Work instructions =
Can you reproduce every line of the records below word for word, leaving the pictures out of your answer?

Data extract =
/---
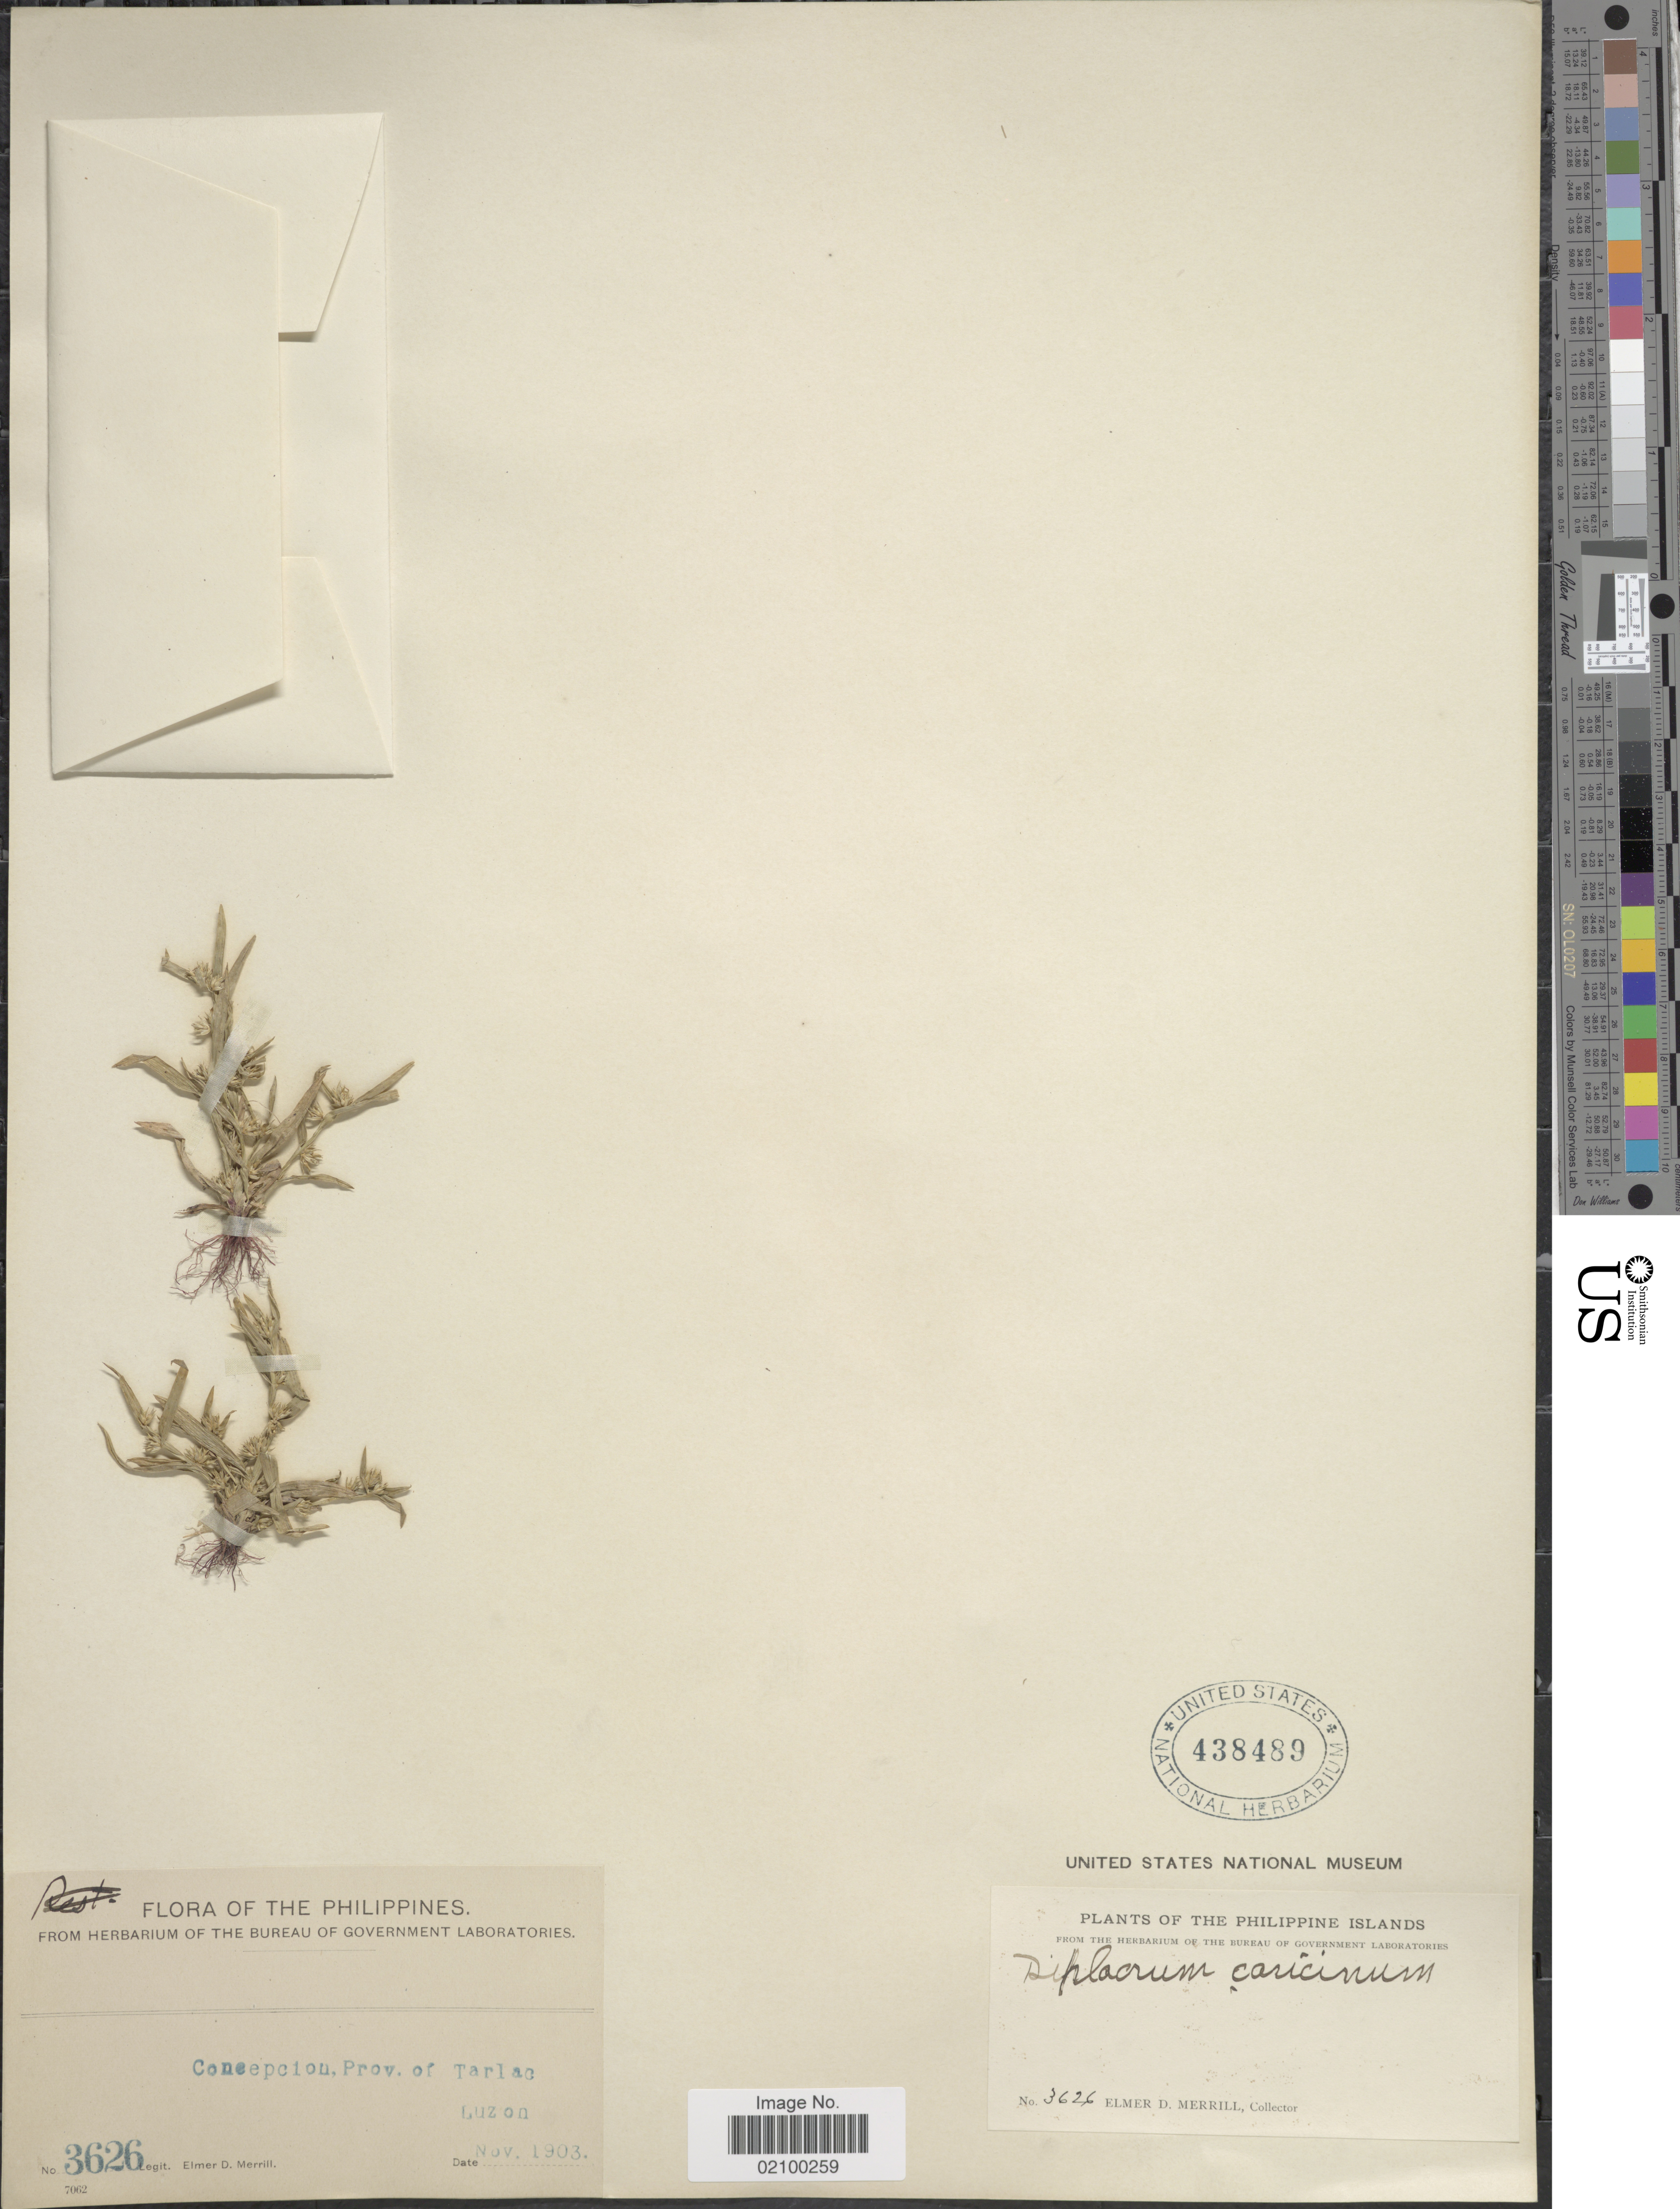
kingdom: Plantae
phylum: Tracheophyta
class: Liliopsida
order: Poales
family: Cyperaceae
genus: Diplacrum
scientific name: Diplacrum caricinum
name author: R. Br.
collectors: E. D. Merrill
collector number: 3626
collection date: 1903-11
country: Philippines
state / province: Central Luzon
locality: Concepcion, Prov. of Tarlac, Luzon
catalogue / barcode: US 438439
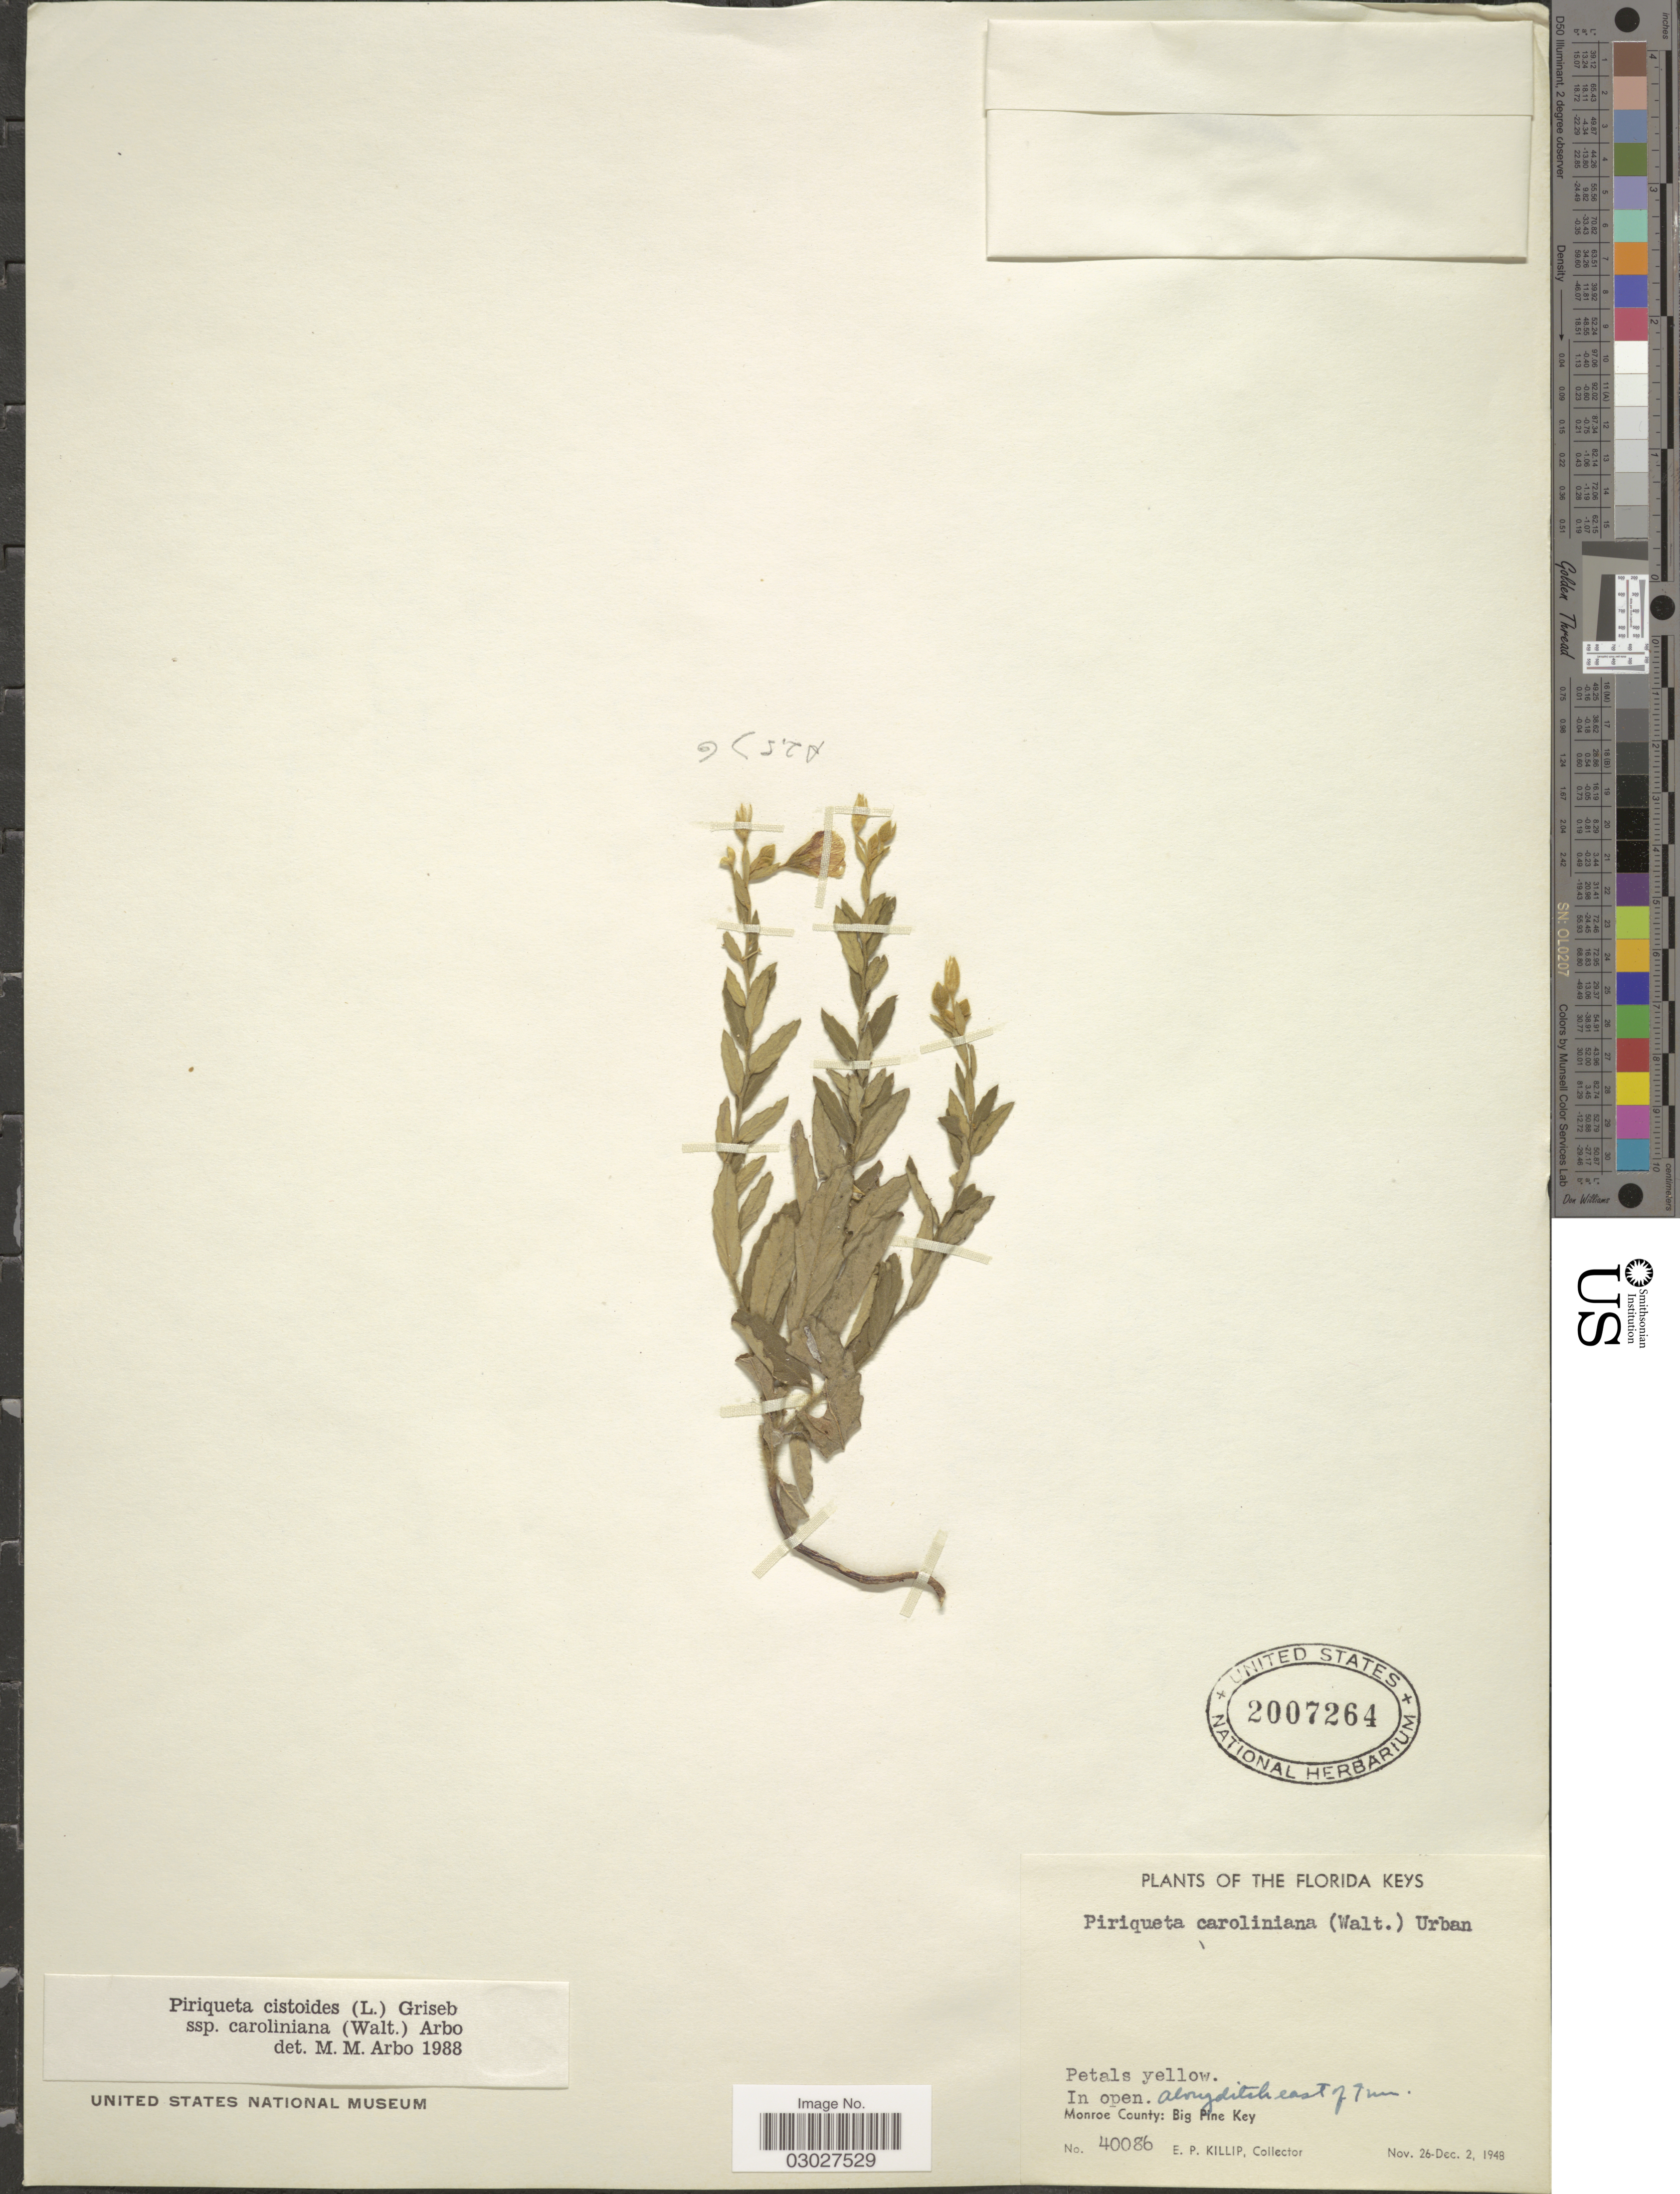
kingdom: Plantae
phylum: Tracheophyta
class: Magnoliopsida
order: Malpighiales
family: Turneraceae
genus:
\---
Finished task =
kingdom: Plantae
phylum: Tracheophyta
class: Liliopsida
order: Poales
family: Cyperaceae
genus: Diplacrum
scientific name: Diplacrum caricinum
name author: R. Br.
collectors: E. D. Merrill
collector number: 3626
collection date: 1903-11
country: Philippines
state / province: Central Luzon
locality: Concepcion, Prov. of Tarlac, Luzon
catalogue / barcode: US 438439
kingdom: Plantae
phylum: Tracheophyta
class: Magnoliopsida
order: Malpighiales
family: Turneraceae
genus:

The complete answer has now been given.